Richard Kandel - Analyst
Okay, great. As I noticed in the last quarter, you had revenue about $13.3 million in the Life Sciences and about $300,000 loss; and in this quarter $15.3 million, and obviously a breakeven. Could you potentially give us a better understanding of -- is there a specific revenue run rate in which an operating breakeven can be achieved going forward?
Martin Headley - EVP, CFO
I think, from what we're talking about in terms of the initiatives that we have underway at Brooks Life Science Systems, we're looking to continually decrease the breakeven point of the business. So I think it'll be ever-decreasing breakeven point below the roughly $60 million mark that it was in the current quarter.
Richard Kandel - Analyst
Okay, great. And I'm sorry to head home on the margin questions, but I've noticed that -- or I saw from the last couple of quarters, you said that around $150 million of revenue run rate -- (technical difficulty) -- possible to achieve 40% gross margins. Given the product mix that's going to the second half more favorably focused on semis, is that something you think is potentially possible, to hit a 40% gross margin on $150 million revenue?
Martin Headley - EVP, CFO
I think that is probably doubtful with a product mix that we're looking at. One or two of the cost headwinds I made reference to earlier in my prepared remarks -- that we see that in the current fiscal year.
Richard Kandel - Analyst
Okay, great. Thank you very much. That's all I had.
Operator
(Operator Instructions) Jairam Nathan.
Jairam Nathan - Analyst
Just to better understand the gross margin impact, is there a way you can give us a walk on a year-over-year basis? I noticed that excluding contract manufacturing, probably, you had a 38% gross margin rate. And can you just give us -- I don't want exact numbers, but just a walk on what was the volume impact? What was the mix impact? And what was the cost impact?
Martin Headley - EVP, CFO
Well if you're talking about the run rate the business was running about 37% last year, versus the 35% that we're talking about currently. A big part is absorption. The mix piece -- if you were to take roughly it in half, thirds; you would -- could roughly attribute a third of them to each of those three particular categories.
Jairam Nathan - Analyst
Third to -- to each of them; the absorption, mix and cost?
Martin Headley - EVP, CFO
Yes.
Jairam Nathan - Analyst
Okay. On the active display, you said that has been ratcheting down because of an overcapacity. How is that business doing and what is the outlook, please?
Martin Headley - EVP, CFO
Sorry I missed that, Jairam. Polycold?
Jairam Nathan - Analyst
Yes, the active display.
Martin Headley - EVP, CFO
Yes, the Polycold business actually started to see a pickup very late in the quarter. So we are starting to see that recover. We would expect to see that business also grow in the June quarter. We do not expect it to be running at the peak levels that we saw towards the back half of last year, though.
Jairam Nathan - Analyst
Okay.

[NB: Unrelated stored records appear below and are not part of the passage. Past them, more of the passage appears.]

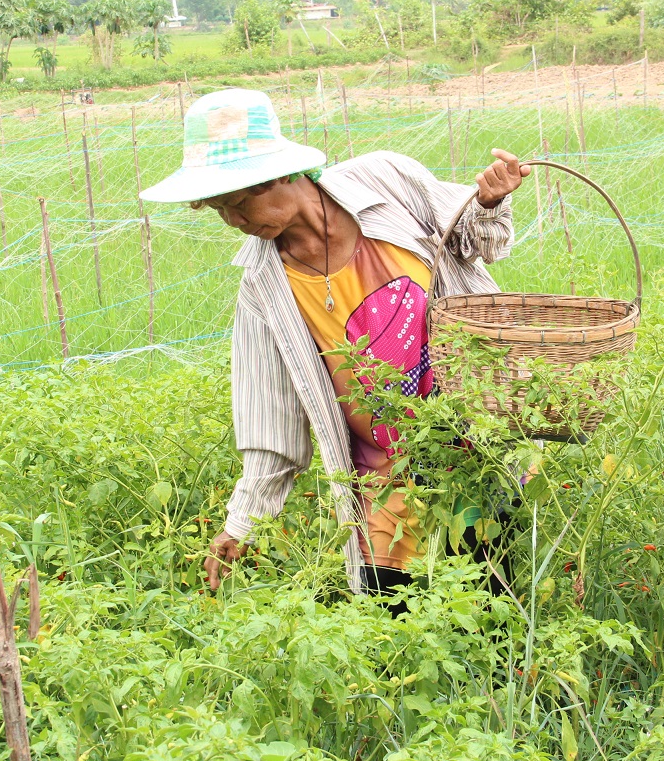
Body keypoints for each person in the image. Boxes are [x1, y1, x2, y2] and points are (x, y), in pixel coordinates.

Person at [140, 88, 530, 606]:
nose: (234, 220)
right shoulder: (263, 283)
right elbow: (268, 415)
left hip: (478, 446)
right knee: (395, 621)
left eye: (238, 202)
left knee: (494, 601)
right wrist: (242, 522)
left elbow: (480, 244)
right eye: (219, 209)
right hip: (381, 476)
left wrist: (488, 200)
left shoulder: (388, 182)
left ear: (281, 175)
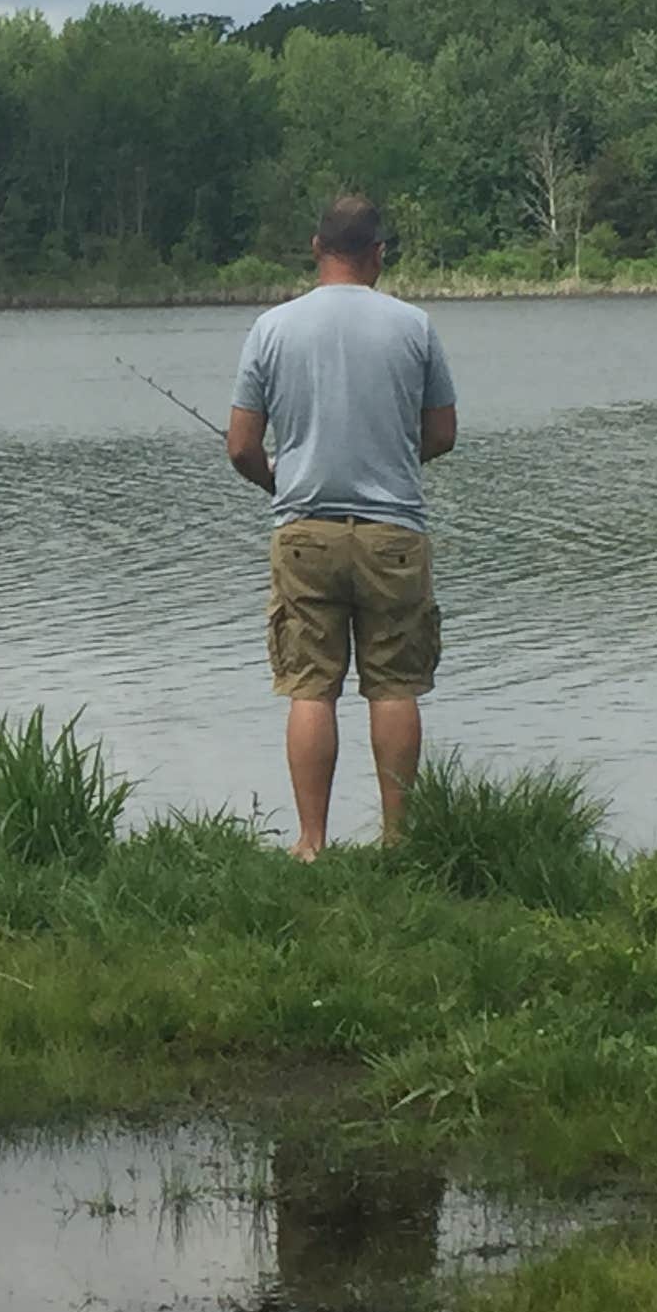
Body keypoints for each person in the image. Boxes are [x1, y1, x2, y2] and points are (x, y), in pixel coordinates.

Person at [225, 195, 459, 859]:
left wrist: (280, 481)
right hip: (393, 536)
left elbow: (241, 446)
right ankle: (397, 842)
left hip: (305, 533)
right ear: (378, 254)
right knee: (395, 687)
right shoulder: (414, 326)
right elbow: (442, 432)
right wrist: (392, 459)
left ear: (316, 248)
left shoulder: (271, 328)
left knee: (310, 688)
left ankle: (311, 844)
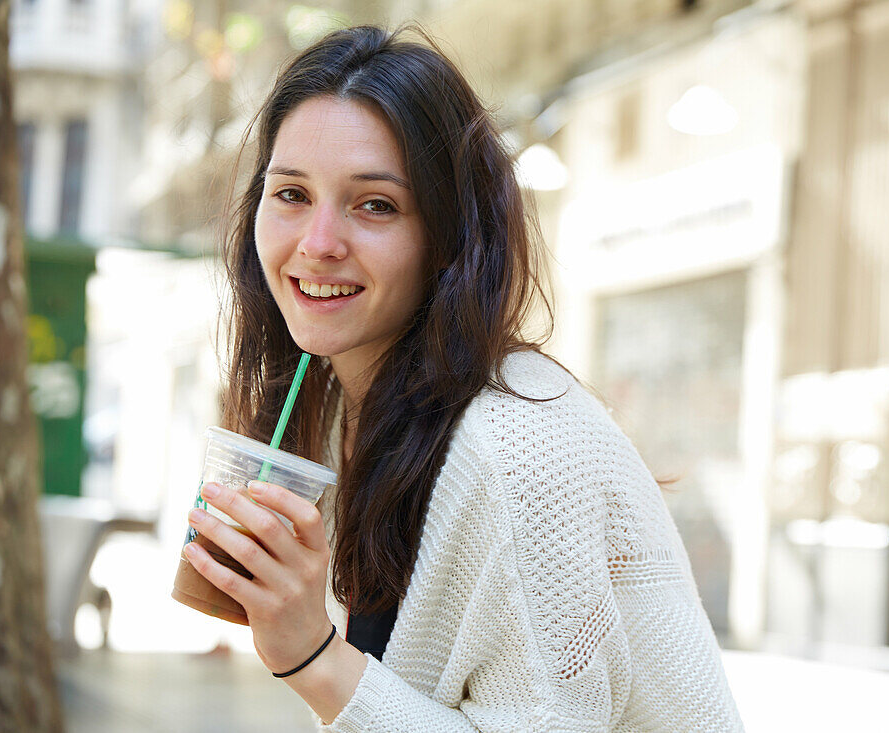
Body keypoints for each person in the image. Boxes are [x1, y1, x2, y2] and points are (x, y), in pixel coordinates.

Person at [180, 24, 744, 732]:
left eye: (374, 204)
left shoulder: (516, 449)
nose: (317, 244)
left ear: (447, 237)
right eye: (291, 193)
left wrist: (314, 656)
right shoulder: (341, 409)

And my last question is on the tax rate for the full year.
Martin Headley - EVP, CFO
I think what you should expect, as I previously said, a 3% to 4% tax rate in the third quarter, and a small tax benefit in the fourth quarter.
Jairam Nathan - Analyst
Great, thank you.
Operator
We have no more questions at this moment. (Operator Instructions).
Steve Schwartz - President, CEO
Okay, well, we thank everyone for your interest and participation on the call today. And we very much look forward to speaking with you at the end of our third fiscal quarter. Thanks very much.
Operator
Thank you. Ladies and gentlemen, that concludes your conference call for today. You may now disconnect. Thank you for joining, and have a good day.